The Chamberlens, a 16th century French Huguenot family who worked in Holland, appear to have developed the forceps and used them as part of their practice of "male midwivery" — but they guarded their professional secret jealously, keeping the helpful invention secret for years. Forceps only came into wider use in the 18th and 19th century, particularly after Princess Charlotte's death in labor was blamed on her male physician's unwillingness to use forceps.

Sanitary Pads & Tampons

Women have been having periods since...well, pretty much always, and dealing with the bloody results in whatever way they can. Everything from folded cloth to animal fur appears to have been put to use for the purpose over the centuries, but it wasn't until World War I, in which French nurses began to use bandages made of wood pulp for their absorbent properties, that the modern sanitary pad was really born. Tampons had a similarly bizarre history, from ancient Egyptian pessaries to 19th century bundles of lint and cotton, but mass manufacture was also confined to the 20th century.

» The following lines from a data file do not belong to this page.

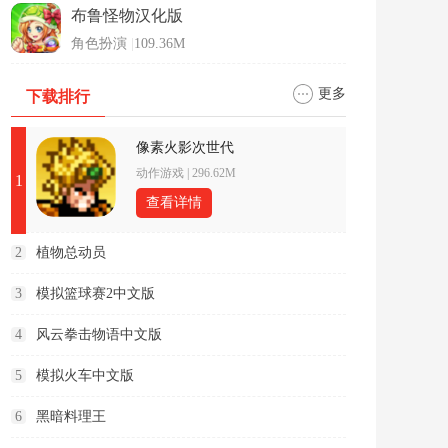
布鲁怪物汉化版
角色扮演
|
109.36M
更多
下载排行
像素火影次世代
动作游戏
|
296.62M
1
查看详情
2
植物总动员
3
模拟篮球赛2中文版
4
风云拳击物语中文版
5
模拟火车中文版
6
黑暗料理王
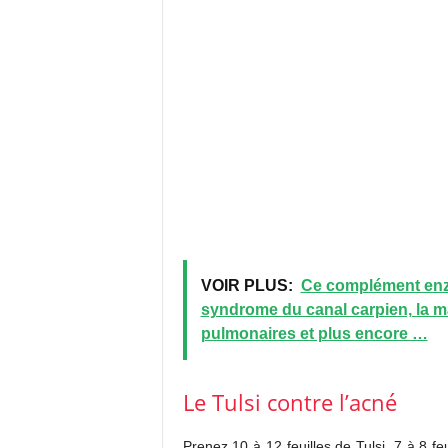
VOIR PLUS:
Ce complément enzym
syndrome du canal carpien, la ma
pulmonaires et plus encore …
Le Tulsi contre l’acné
Prenez 10 à 12 feuilles de Tulsi, 7 à 8 f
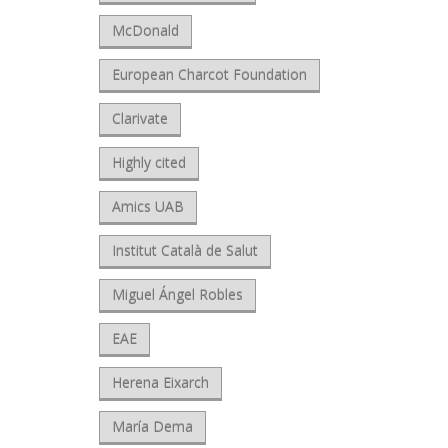
McDonald
European Charcot Foundation
Clarivate
Highly cited
Amics UAB
Institut Català de Salut
Miguel Ángel Robles
EAE
Herena Eixarch
María Dema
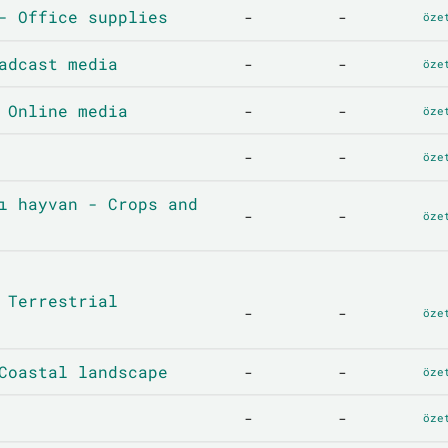
- Office supplies
-
-
öze
adcast media
-
-
öze
 Online media
-
-
öze
-
-
öze
ı hayvan - Crops and
-
-
öze
 Terrestrial
-
-
öze
Coastal landscape
-
-
öze
-
-
öze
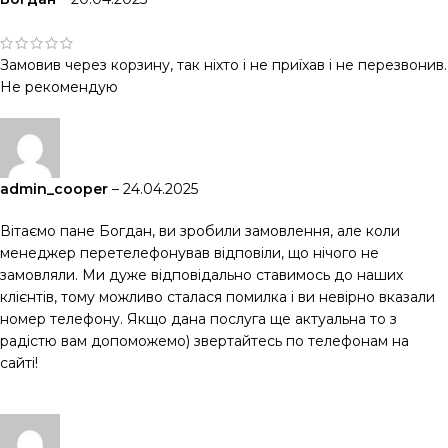
Замовив через корзину, так ніхто і не приїхав і не перезвонив.
Не рекомендую
admin_cooper
–
24.04.2025
Вітаємо пане Богдан, ви зробили замовлення, але коли
менеджер перетелефонував відповіли, що нічого не
замовляли. Ми дуже відповідально ставимось до наших
клієнтів, тому можливо сталася помилка і ви невірно вказали
номер телефону. Якщо дана послуга ще актуальна то з
радістю вам допоможемо) звертайтесь по телефонам на
сайті!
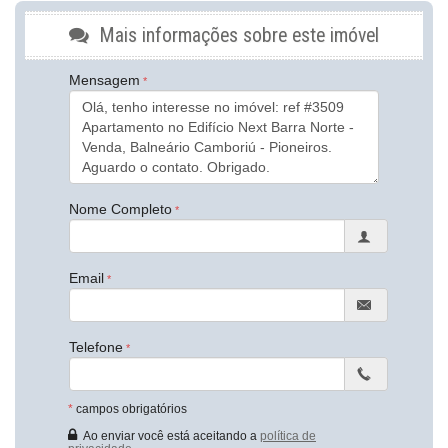
Sala
Cozinha
Mais informações sobre este imóvel
Lavabo
Sacada Técnica
Mensagem
Banheiro Social
Características do Empreendimento
Salão de Festas
Piscina
Playground
Piscina Infantil
Elevador
Nome Completo
RoofTop
Infra para Veículos Elétricos
Endereço:
Email
Rua Bibiano dos Santos
Pioneiros
Balneário Camboriú /
SC
Telefone
ver mapa abaixo
*
campos obrigatórios
Ao enviar você está aceitando a
política de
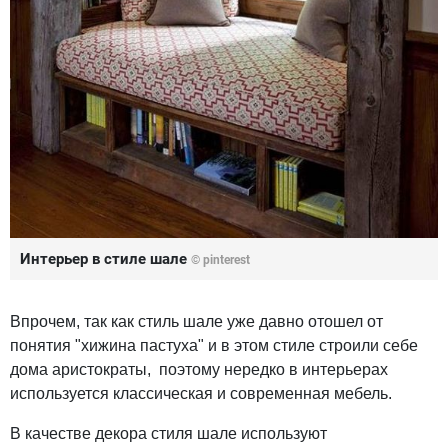
Интерьер в стиле шале
© pinterest
Впрочем, так как стиль шале уже давно отошел от
понятия "хижина пастуха" и в этом стиле строили себе
дома аристократы, поэтому нередко в интерьерах
используется классическая и современная мебель.
В качестве декора стиля шале используют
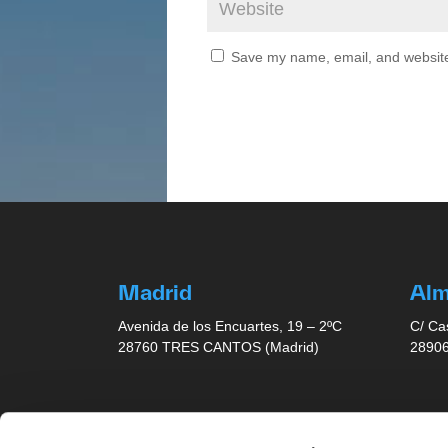
Save my name, email, and website 
Madrid
Al
Avenida de los Encuartes, 19 – 2ºC
C/ Ca
28760 TRES CANTOS (Madrid)
28906
Barcelona
Sev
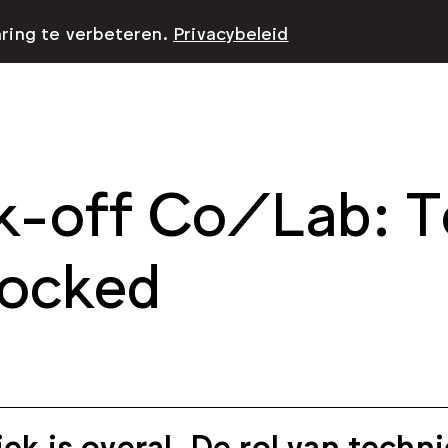
aring te verbeteren.
Privacybeleid
k-off Co/Lab: T
ocked
ek is overal. De rol van techn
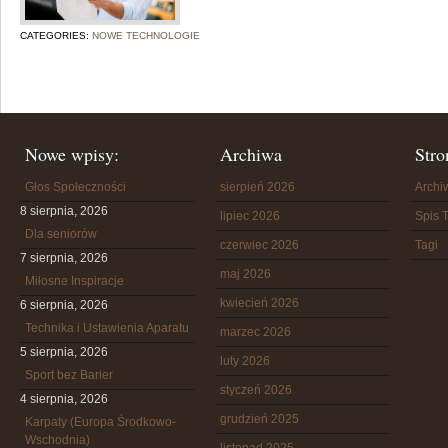
CATEGORIES:
NOWE TECHNOLOGIE
Nowe wpisy:
Archiwa
Stro
Głos Społeczności
sierpień 2026
Arch
8 sierpnia, 2026
lipiec 2026
Spis T
Dla seniorów
czerwiec 2026
Tagi
7 sierpnia, 2026
maj 2026
Miłosne Inspiracje
kwiecień 2026
6 sierpnia, 2026
Technika i Ustawienia Aparatu
marzec 2026
5 sierpnia, 2026
luty 2026
Sport bez Barier
styczeń 2026
4 sierpnia, 2026
grudzień 2025
Karpaty (Europa Środkowo-
Wschodnia)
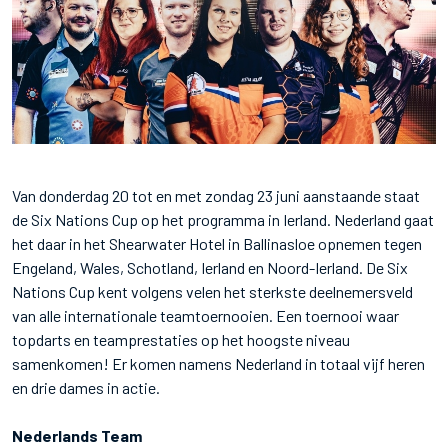
Van donderdag 20 tot en met zondag 23 juni aanstaande staat
de Six Nations Cup op het programma in Ierland. Nederland gaat
het daar in het Shearwater Hotel in Ballinasloe opnemen tegen
Engeland, Wales, Schotland, Ierland en Noord-Ierland. De Six
Nations Cup kent volgens velen het sterkste deelnemersveld
van alle internationale teamtoernooien. Een toernooi waar
topdarts en teamprestaties op het hoogste niveau
samenkomen! Er komen namens Nederland in totaal vijf heren
en drie dames in actie.
Nederlands Team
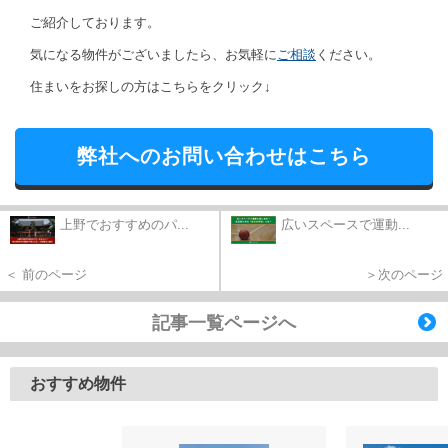
ご紹介しております。
気になる物件がございましたら、お気軽に
ご相談
ください。
住まいをお探しの方はこちらをクリック↓
弊社へのお問い合わせはこちら
上野でおすすめのパ...
広いスペースで運動...
＜ 前のページ
＞次のページ
記事一覧ページへ
おすすめ物件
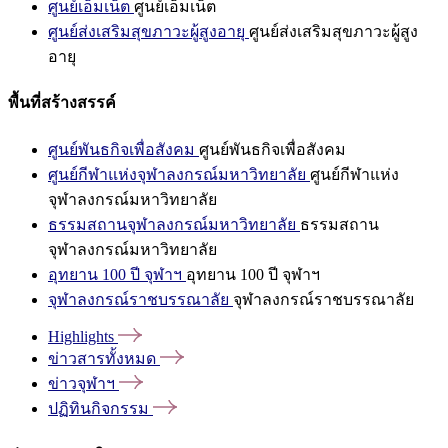
ศูนย์เอ็มเน็ต
ศูนย์เอ็มเน็ต
ศูนย์ส่งเสริมสุขภาวะผู้สูงอายุ
ศูนย์ส่งเสริมสุขภาวะผู้สูง
อายุ
พื้นที่สร้างสรรค์
ศูนย์พันธกิจเพื่อสังคม
ศูนย์พันธกิจเพื่อสังคม
ศูนย์กีฬาแห่งจุฬาลงกรณ์มหาวิทยาลัย
ศูนย์กีฬาแห่ง
จุฬาลงกรณ์มหาวิทยาลัย
ธรรมสถานจุฬาลงกรณ์มหาวิทยาลัย
ธรรมสถาน
จุฬาลงกรณ์มหาวิทยาลัย
อุทยาน 100 ปี จุฬาฯ
อุทยาน 100 ปี จุฬาฯ
จุฬาลงกรณ์ราชบรรณาลัย
จุฬาลงกรณ์ราชบรรณาลัย
Highlights
ข่าวสารทั้งหมด
ข่าวจุฬาฯ
ปฏิทินกิจกรรม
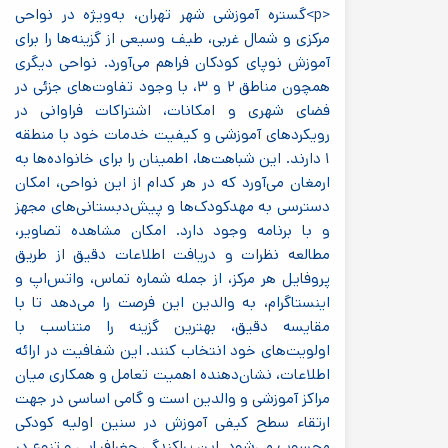
<p>گستره آموزشی شهر تهران، به‌ویژه در نواحی
مرکزی و شمال غربی، طیف وسیعی از گزینه‌ها را برای
آموزش نوپای کودکان فراهم می‌آورد. نواحی دیگری
همچون مناطق ۲ و ۳، با وجود تفاوت‌های جزئی در
فضای شهری و امکانات، اشتراکات فراوانی در
رویکردهای آموزشی و کیفیت خدمات خود با منطقه
۱ دارند. این شباهت‌ها، اطمینان را برای خانواده‌ها به
ارمغان می‌آورد که در هر کدام از این نواحی، امکان
دسترسی به مهدکودک‌ها و پیش‌دبستانی‌های مجهز
و با برنامه وجود دارد. امکان مشاهده تصاویر،
مطالعه نظرات و دریافت اطلاعات دقیق از طریق
پروفایل هر مرکز، از جمله شماره تماس، واتس‌اپ و
اینستاگرام، به والدین این فرصت را می‌دهد تا با
مقایسه دقیق، بهترین گزینه را متناسب با
اولویت‌های خود انتخاب کنند. این شفافیت در ارائه
اطلاعات، نشان‌دهنده اهمیت تعامل و همکاری میان
مراکز آموزشی و والدین است و گامی اساسی در جهت
ارتقاء سطح کیفی آموزش در سنین اولیه کودکی
محسوب می‌شود. این پراکندگی جغرافیایی و تنوع در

The main thing to consider about both of these inventions is convenience; the bother of having to cope with ineffective methods of period management, plus the stigma attached to the whole process, was a burden on women that created stress and (through poorly assembled homemade methods) the possibility for disease. Even today, period taboos create serious issues for women worldwide. Some women in rural Nepal have to go to "menstrual huts" for the duration of their periods, and it's common for girls in regions as diverse as sub-Saharan Africa and southeast Asia to drop out of school when their periods begin. Giving women access to easy, safe, disposable methods of managing their periods keeps them in education and the workforce, and protects their health. Like all of these inventions, we take menstrual products for granted today — but life without them would feel unrecognizable.